## [Your assignment]
In the forum post about running PCA with prcomp, what are the dimensions of the matrix X of face photos?

0
votes

My question is: in the case of having a matrix we want to do PCA on, where the number of features greatly outnumbers the number of trials, why doesn't prcomp behave as expected (or am I missing something)?

Below is a summary of the issue, full code is here, compressed 7MB data source is here (is 55MB uncompressed), target image is here.

My exact situation is that I have a matrix p by n matrix X (p = features, n = trials) where the trials are photos taken of faces, and the features are the pixels in the photos (so a 32256 by 148 matrix). What I want to do is find the principal component score vectors of that matrix. Since finding the covariance matrix XX^T is too expensive, an easy solution is to find the eigenvectors (v_i) of X^TX and transform them by X (Xv_i) more info.

XTX <- t(X) %*% X # missing the 1 / n - 1 for cov matrix b/c we normalize later anyway
eigen <- eigen(XTX)
eigenvectors.XTX.col <- eigen$vectors

principal.component.scores <- apply(eigenvectors.XTX.col, 2, function(c) {
  normalize.vector(X %*% matrix(c, ncol = 1))

## [Supplied information]
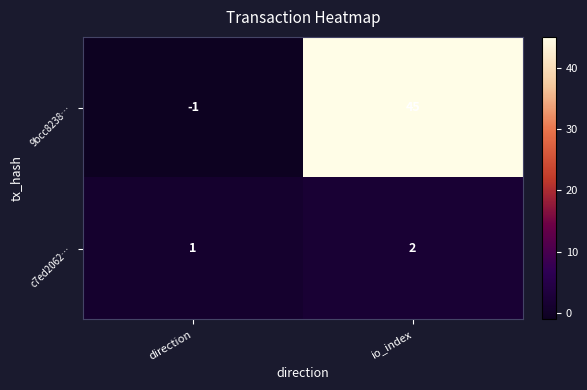

Reading right to left, extract all data points from this chart.

9bcc8238…: 45	-1
c7ed2062…: 2	1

## [The answer]
32256 by 148